Identifying movement in lecture recordings
I’m Tallulah, and this summer I am working as the Lecture Recording Data intern. My job involves working on ways to obtain and analyse data from lecture recordings.
Recording lectures has many benefits, which include improving accessibility by providing lectures in an alternative format, giving students a way to look back on previous lectures as a form of revision, preventing students who are unable to attend due to illness or clashes from missing out on learning, and can be helpful for non native English speakers. Unfortunately, while the university records many lectures, quite a lot of these have some issues, such as microphones not being turned on or the slides not being displayed.
I have been working with the Digital Learning Applications and Media (DLAM) team, as well as Learning Spaces Technology (LST) to develop ways these problems can be identified, hopefully improving the lecture recording service for students!

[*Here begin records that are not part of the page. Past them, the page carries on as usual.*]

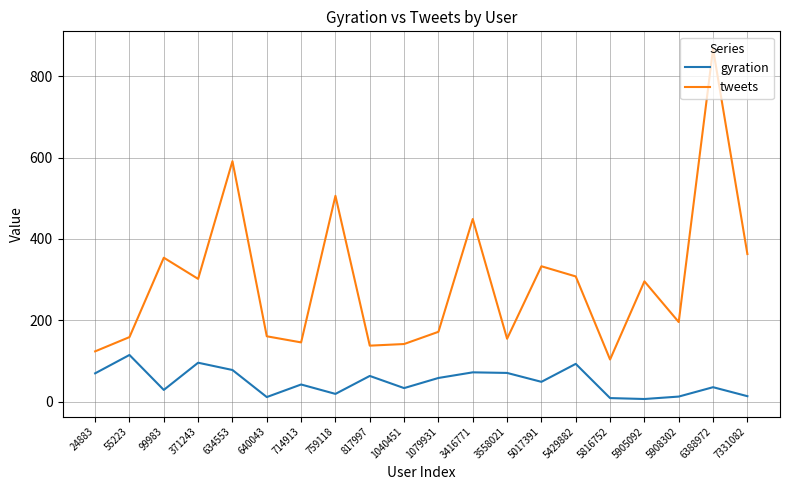

True or false: tweets has a value of 867.0 at 6388972.

True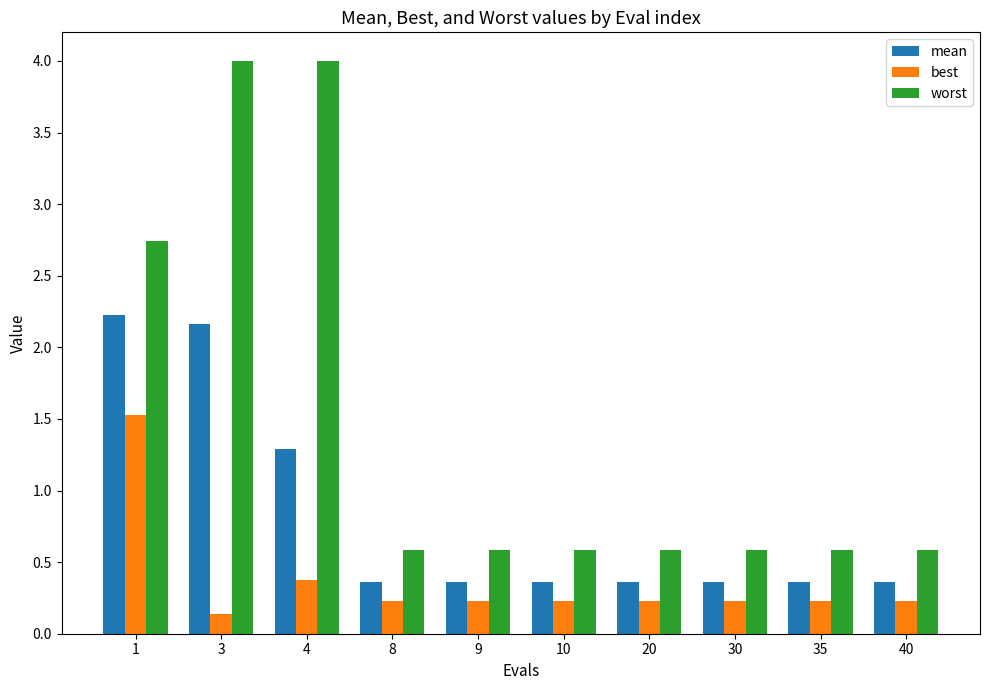

At 20, list the series in order from smallest to largest.

best, mean, worst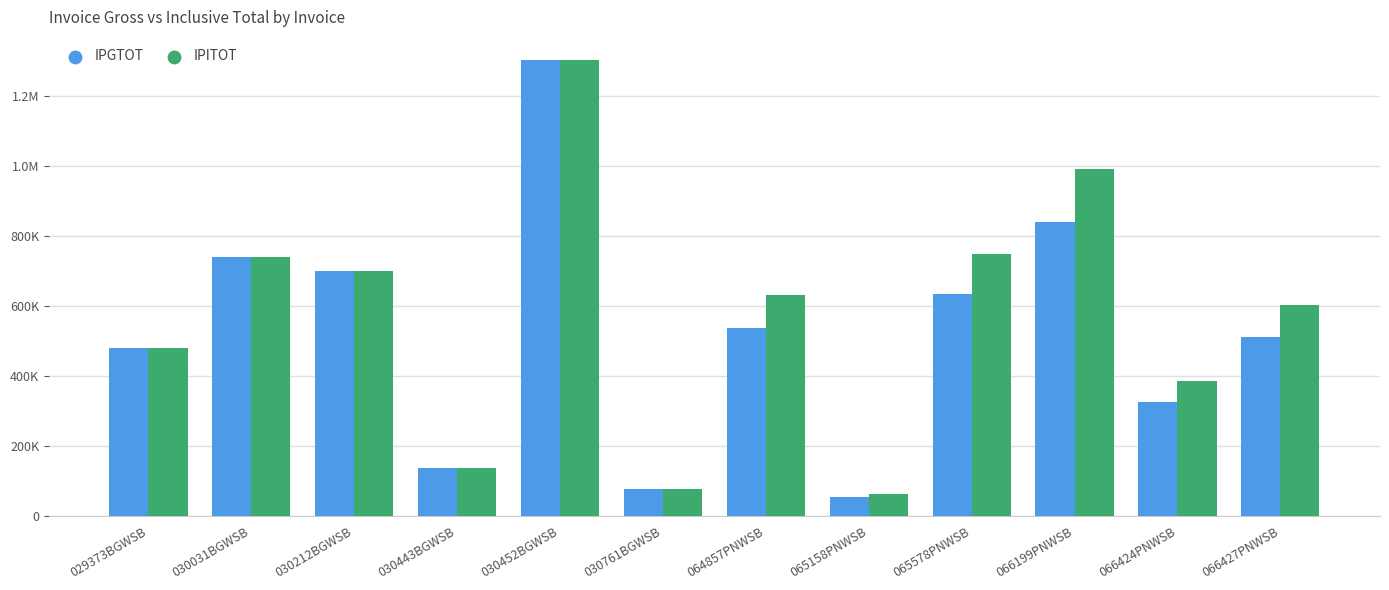

At which category is the sum across all series the highest?

030452BGWSB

The university uses Echo360 to record lectures, and I had hoped its reporting API would surface data to identify recording problems. However, after extensive API calls and a thorough review of the documentation, I found it doesn’t provide the metrics, such as audio volume levels or number of displays that we need to spot issues.
Initially to work around this, I worked on a tool that scraped the live data from lecture recording XMLs. Although this did work for obtaining data, constantly scraping from recordings and deploying this over hundreds of lecture theatres would use a large amount of resources. Luckily, Euan from LST developed a Power Automate flow; during a lecture recording, if there has been no audio for 10 minutes, Echo360 sends an alert to Euan, and then this alert is added to the Learning Spaces Datastore (LSD) audio alerts, and every minute for the next 20 minutes, its audio data and snapshots are saved. This helped solve the problem of identifying any audio issues during lectures, but another problem needing to be solved are camera or display issues.
At first, I looked into some AI tools, such as the Google Video Cloud Intelligence API, which can detect movement in videos. However, using external AI tools can have some ethical issues, such as intellectual property infringement or unwanted data collection, and requires paperwork, which can take months to get approved. Since snapshots from lecture recordings can be accessed via the LSD API, I investigated ways I could identify differences between the 20 snapshots provided from lecture recordings, without the use of AI.
A very helpful resource I used was this GeeksforGeeks article, “Algorithms for Image Comparison” [https://www.geeksforgeeks.org/computer-vision/algorithms-for-image-comparison/] which had multiple ways I could identify differences in snapshots, by only using pixel values, and no AI whatsoever! After some trial and error, I decided that calculating the Mean Squared Error (MSE) between consecutive pairs of screenshots would be the best method to use. The MSE is the average of the squared differences between corresponding pixel values of two images, which quantify their overall difference, and fortunately was quite straightforward to implement.
I then implemented the MSE on the snapshot data from the LSD API. After some initial testing, I discovered that the MSE is incredibly sensitive – on what seemed to be 2 identical snapshots of an empty room, it returned a value greater than 0. After doing some further testing, I decided to use a threshold of 100; if in the list of calculated MSE values for the 20 pairs of snapshots there is at least one MSE value greater than 100, the movement flag is set to true. This threshold is quite arbitrary and could change with further testing to prevent false alerts.
The next stage for me is to do further testing to ensure the accuracy of the MSE metric and threshold. So far, I have tested this in a couple of rooms in Argyle House and one lecture theatre, and it seems to be working well, but with hundreds of lecture theatres, broader testing is essential!
This experience has taught me so much and has been immensely valuable. Working with live data for the first time was really exciting, and the large amount of trial-and-error significantly enhanced my problem-solving skills. I also gained more understanding of the technologies involved in lecture recordings, including Echo360, the booker, the scheduler, the tools developed by LST, and appreciated the collaborative efforts between DLAM and LST. I have really enjoyed applying my Informatics studies in a practical, meaningful way that will hopefully benefit other university students. This has also sparked an interest in EdTech, which aligns with my passion for purpose-driven projects, especially those improving accessibility, an area that is personally very important to me.